Colstad, a third-generation Hardin council member, said she trusts Two Rivers.
"In this economy and in this recession, hallelujah, they have actually found someone who is not only willing to work here in the community but has the money," she said. "They've got the money behind the talk. This is all we've hoped for all this time."
Jump-starting the jail
APF's contract requires the company to "make its best efforts to hire and train local personnel" and report on hiring each quarter.
The jail could start holding inmates as early as January, and contracts are being sought to have all 464 beds full by March, Hilton said.
"You have to have a facility first to negotiate," he said. "We are waiting to sign a contract."
APF's contract with Two Rivers includes a provision to house for free up to 60 inmates from Hardin, Lodge Grass and Big Horn County. Those inmates will be kept separate from APF detainees.

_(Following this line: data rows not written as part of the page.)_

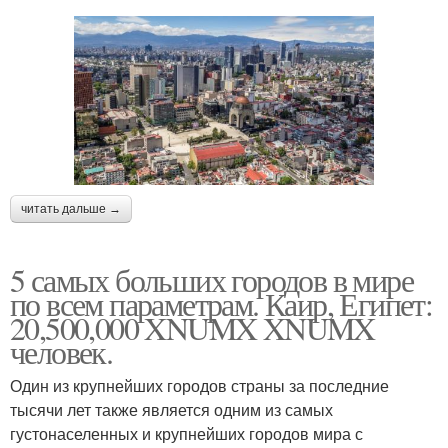
читать дальше →
5 самых больших городов в мире
по всем параметрам. Каир, Египет:
20,500,000 XNUMX XNUMX
человек.
Один из крупнейших городов страны за последние
тысячи лет также является одним из самых
густонаселенных и крупнейших городов мира с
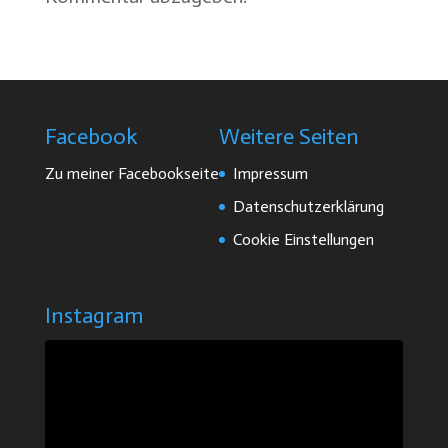
Facebook
Weitere Seiten
Zu meiner Facebookseite
Impressum
Datenschutzerklärung
Cookie Einstellungen
Instagram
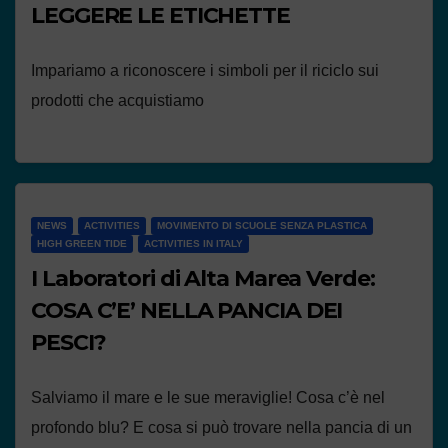
LEGGERE LE ETICHETTE
Impariamo a riconoscere i simboli per il riciclo sui
prodotti che acquistiamo
NEWS
ACTIVITIES
MOVIMENTO DI SCUOLE SENZA PLASTICA
HIGH GREEN TIDE
ACTIVITIES IN ITALY
I Laboratori di Alta Marea Verde:
COSA C’E’ NELLA PANCIA DEI
PESCI?
Salviamo il mare e le sue meraviglie! Cosa c’è nel
profondo blu? E cosa si può trovare nella pancia di un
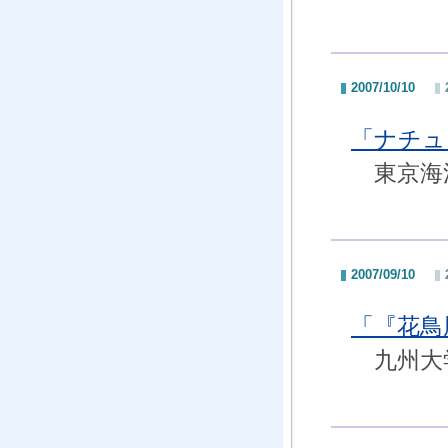
2007/10/10
「ナチュ
東京海洋
2007/09/10
「『花鳥
九州大学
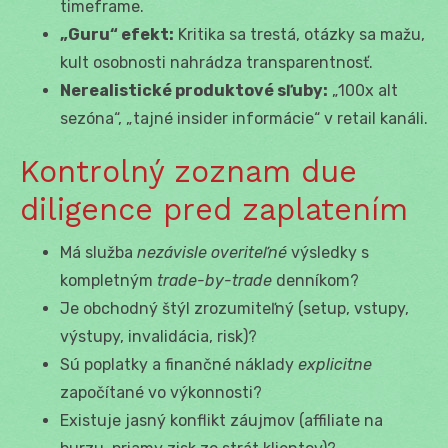
timeframe.
„Guru“ efekt:
Kritika sa trestá, otázky sa mažu,
kult osobnosti nahrádza transparentnosť.
Nerealistické produktové sľuby:
„100x alt
sezóna“, „tajné insider informácie“ v retail kanáli.
Kontrolný zoznam due
diligence pred zaplatením
Má služba
nezávisle overiteľné
výsledky s
kompletným
trade-by-trade
denníkom?
Je obchodný štýl zrozumiteľný (setup, vstupy,
výstupy, invalidácia, risk)?
Sú poplatky a finančné náklady
explicitne
započítané vo výkonnosti?
Existuje jasný konflikt záujmov (affiliate na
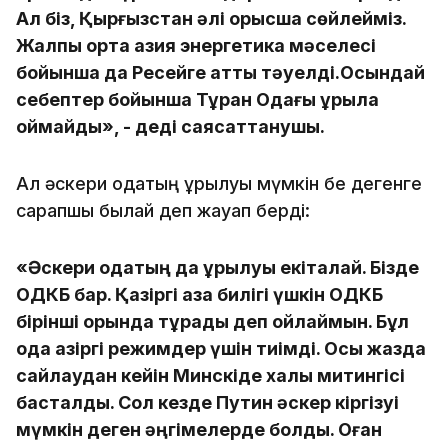
Ал біз, Қырғызстан әлі орысша сөйлейміз.
Жалпы орта азия энергетика мәселесі
бойынша да Ресейге қатты тәуелді.Осындай
себептер бойынша Тұран Одағы құрыла
қоймайды», - деді саясаттанушы.
Ал әскери одақтың құрылуы мүмкін бе дегенге
сарапшы былай деп жауап берді:
«Әскери одақтың да құрылуы екіталай. Бізде
ОДКБ бар. Қазіргі қазақ билігі үшкін ОДКБ
бірінші орында тұрады деп ойлаймын. Бұл
одақ қазіргі режимдер үшін тиімді. Осы жазда
сайлаудан кейін Минскіде халық митингісі
басталды. Сол кезде Путин әскер кіргізуі
мүмкін деген әңгімелерде болды. Оған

Hilton said APF won't make money on the jail. The jail is a "steppingstone" to the company's goal of opening a security training center for mostly international clients from "U.S.-friendly countries."
Hardin police force
The Hardin City Council has a public hearing "on law enforcement" scheduled for Thursday. That hearing, like several that have been held around the county, is to gauge public opinion on the city breaking from the county for law enforcement services. The city and county have been at odds for years about the law enforcement presence provided by the Sheriff's Office.
Hilton said APF has proposed that, if Hardin creates a police department, the company would provide the initial officers and hire a local chief of police. APF has already purchased Mercedes vehicles that are being outfitted and will be available for patrol cars, Hilton said.
The training center also could provide some officers to support the city, he said.
Hilton said that during a trip to Hardin to check out the jail facility, he was shocked to see people selling and using drugs, so he wants to have two narcotics agents in Hardin, too.
After Tuesday's council meeting, resident Virginia Pitsche said she welcomes anyone who can help clean up Hardin.
"We need protection in this town," Pitsche said.
Pitsche's sister, Vinetta Hollis, agreed that a better police presence is needed, but was firm that she wants to know more about the company, which she said could be a shill for President Obama to create a federal police force.
"They were formed by who?" Hollis said. "Read up on it. This is a federal police force of Obama's."
The Associated Press contributed to this report.